Quant au beau parleur !… Mince, petit, distingué, un glabre visage de jeune évêque, — celui-là, Monique n’encaissait pas son air professoral, son affectation de sérénité sceptique. Un raseur à fuir, ce Blanchet ! Généreux ? peut-être, en théorie. Mais suant l’égoïsme disert. En dépit des idées avec lesquelles il jonglait, et qui, quoiqu’elle en eût dit, rejoignaient souvent les siennes, elle jugeait une inconvenance, une offense personnelle son opinion sur le sort des mariages en général, et le sien, en particulier. Oui, elle ferait exception, quoique ce bellâtre en pensât ! Sous ses concessions oratoires, il était évident qu’il n’avait rien deviné d’elle. De quelle sérieuse, tenace volonté, elle saurait édifier, défendre son bonheur !…

Elle tressaillit, la voix de M. Vignabos tombait.

— En résumé, dit Boisselot, il me suffira, pour être documenté sur Freud, de lire l’étude de Jules Romains ?

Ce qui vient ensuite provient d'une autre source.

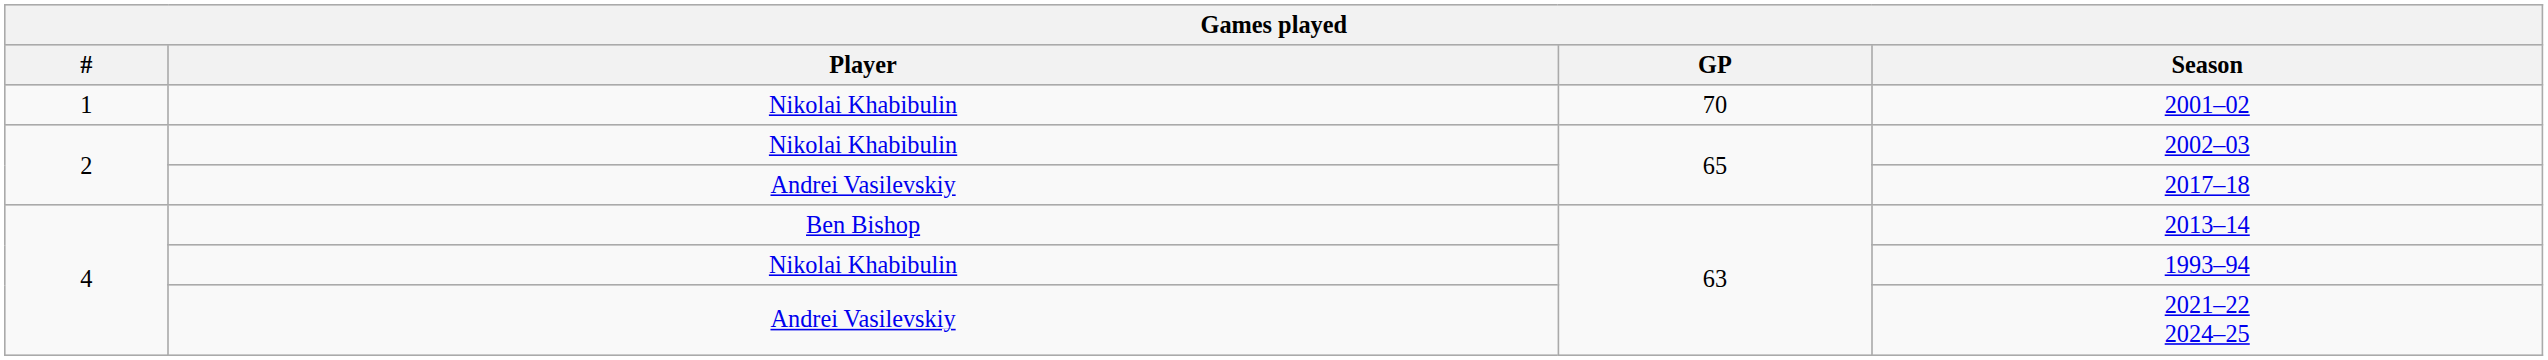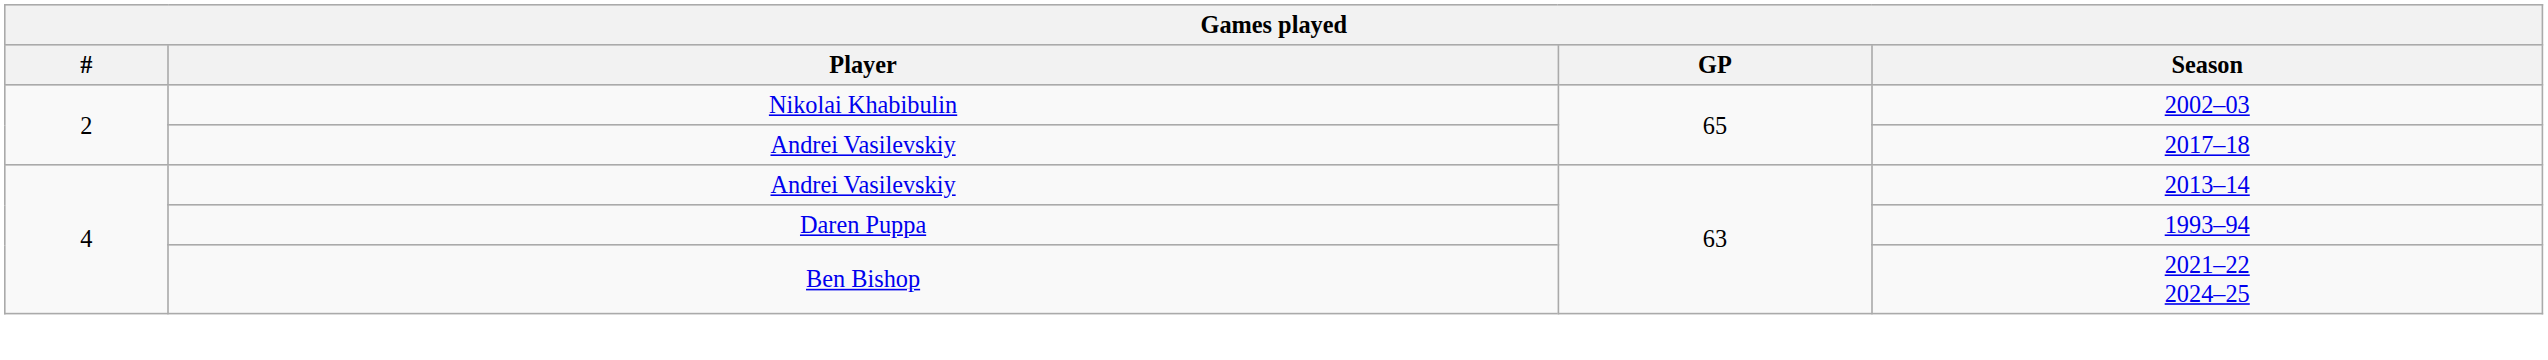- row: 1 | Nikolai Khabibulin | 70 | 2001–02
2013–14 | Player: Ben Bishop -> Andrei Vasilevskiy
1993–94 | Player: Nikolai Khabibulin -> Daren Puppa
2021–22 2024–25 | Player: Andrei Vasilevskiy -> Ben Bishop
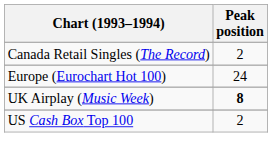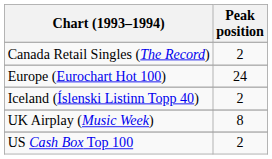+ row: Iceland (Íslenski Listinn Topp 40) | 2
UK Airplay (Music Week) | Peak position: bold -> normal
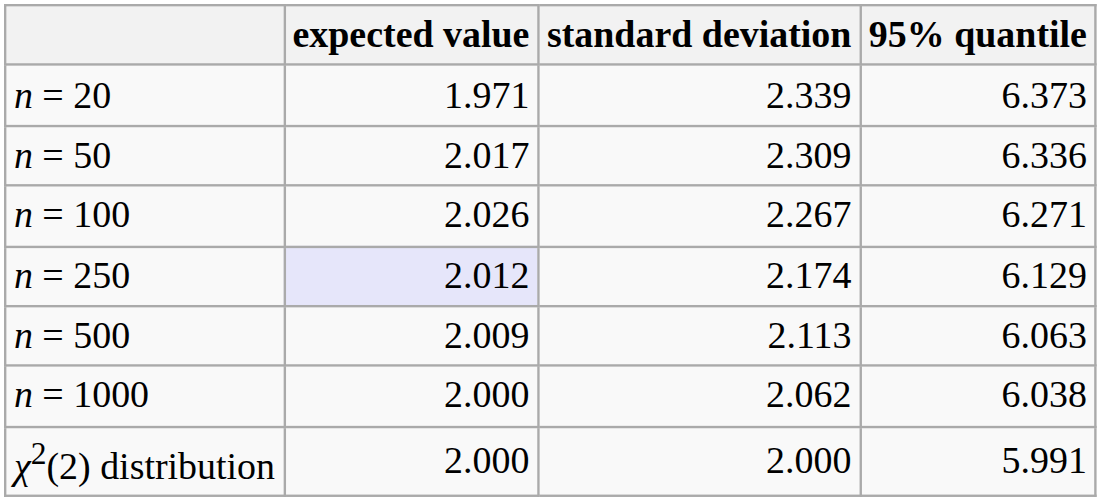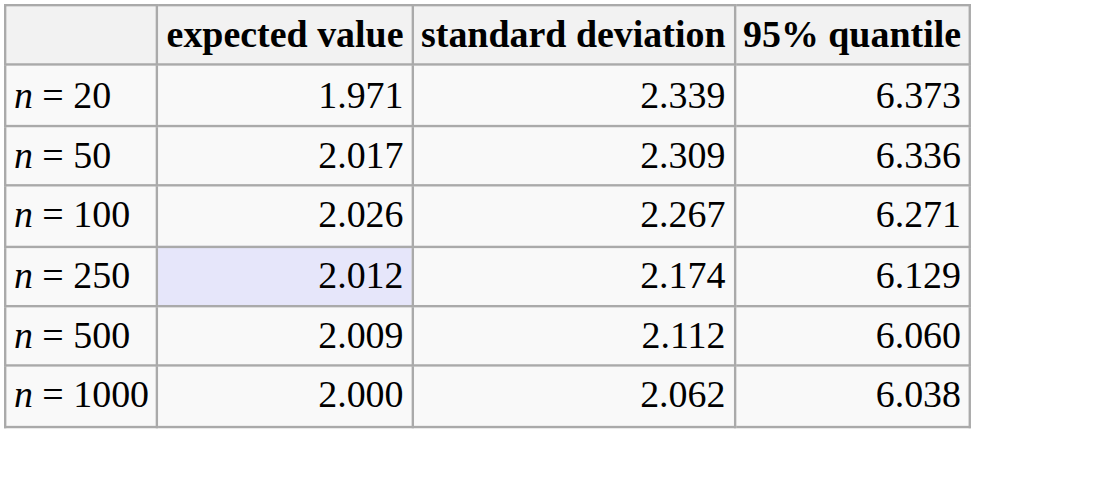n = 500 | standard deviation: 2.113 -> 2.112
n = 500 | 95% quantile: 6.063 -> 6.060
- row: χ2(2) distribution | 2.000 | 2.000 | 5.991
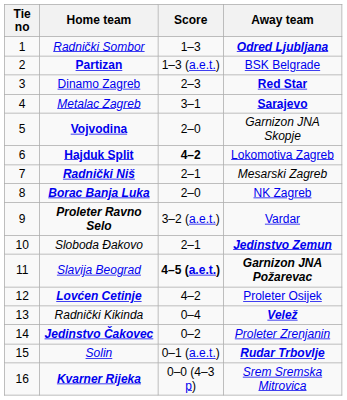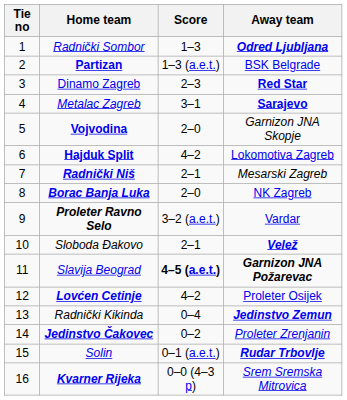Hajduk Split | Score: bold -> normal
Sloboda Đakovo | Away team: Jedinstvo Zemun -> Velež
Radnički Kikinda | Away team: Velež -> Jedinstvo Zemun
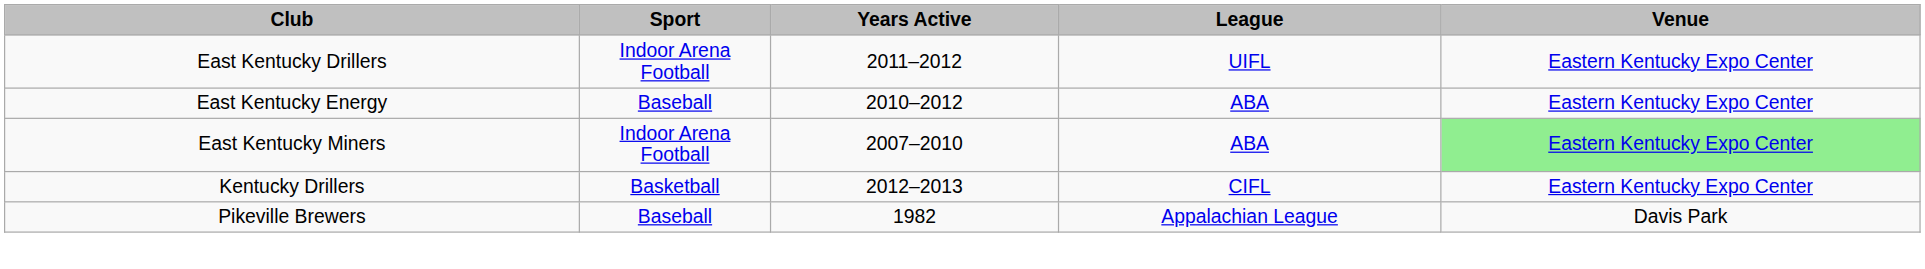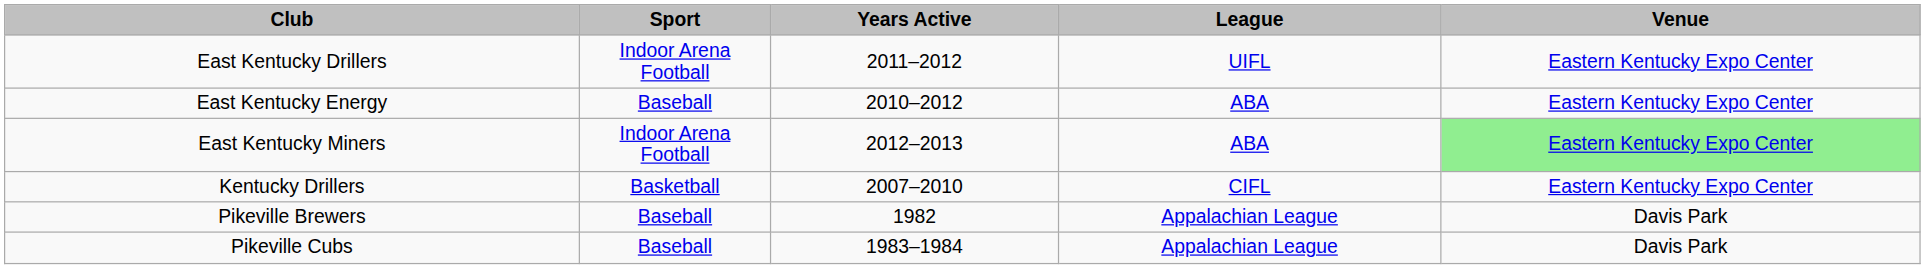East Kentucky Miners | Years Active: 2007–2010 -> 2012–2013
Kentucky Drillers | Years Active: 2012–2013 -> 2007–2010
+ row: Pikeville Cubs | Baseball | 1983–1984 | Appalachian League | Davis Park
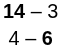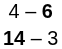rows swapped: 4 – 6 <-> 14 – 3
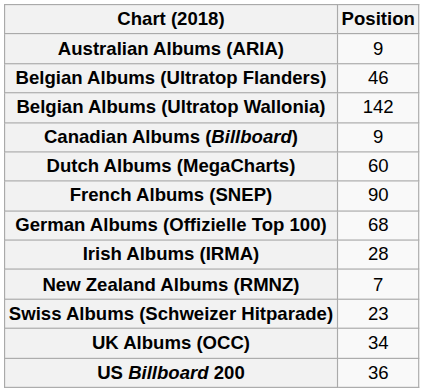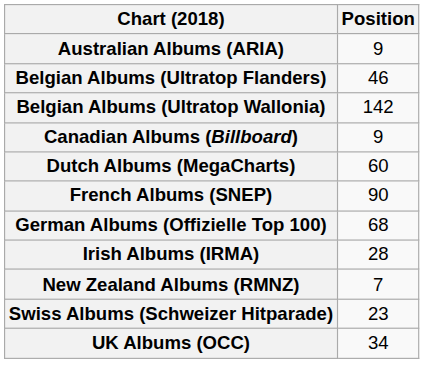- row: US Billboard 200 | 36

— Et vous en saurez autant que moi sur la Psychanalyse, dit M. Vignabos, ou, pour être plus clair, — acheva-t-il en se tournant vers Monique, — sur l’analyse du contenu psychique de l’être humain. Quel pot de chambre, mes amis ! À en croire du moins Herr Professor Freud, dans sa sagesse autrichienne, qui, d’ailleurs n’a rien inventé. Voir l’École de Zurich. En science comme en lettres, nous sommes plus d’adaptateurs que de créateurs.

— Vous êtes toujours le même, admira tante Sylvestre. Simples, comme tous les vrais savants.

— Ta ! Ta ! Ta !

Il assurait que les plus grands, s’ils ne se spécialisent, aussitôt se dispersent, dans le champ infini de la connaissance. « On ne voit bien que ce qu’on décompose, au bout de son microscope. Et encore !… Bavarder de omni re scibili, — hier du Bergsonisme et aujourd’hui de l’Einsteinisme, — affaire aux gens du monde et aux critiques de pacotille !…) Cependant il était curieux des travaux des autres, se passionnait aux recherches des jeunes, et les signalait, à tout prétexte.

— Hein ? qu’en penses-tu ? demandait tante Sylvestre, dans l’escalier.

M. Vignabos est charmant. Mais les autres…

— Tu es difficile ! reprocha-t-elle, oubliant que sa vieillesse, détachée, ne voyait pas du même regard. Georges Blanchet aussi est charmant. Quant à Régis Boisselot, c’est un original. Avoue au moins qu’on a passé une bonne heure ? Quand on pense que pour tant d’étrangers, et même de parisiens, il n’y a que Montmartre !

— C’est vrai. La butte leur cache le Collège de France.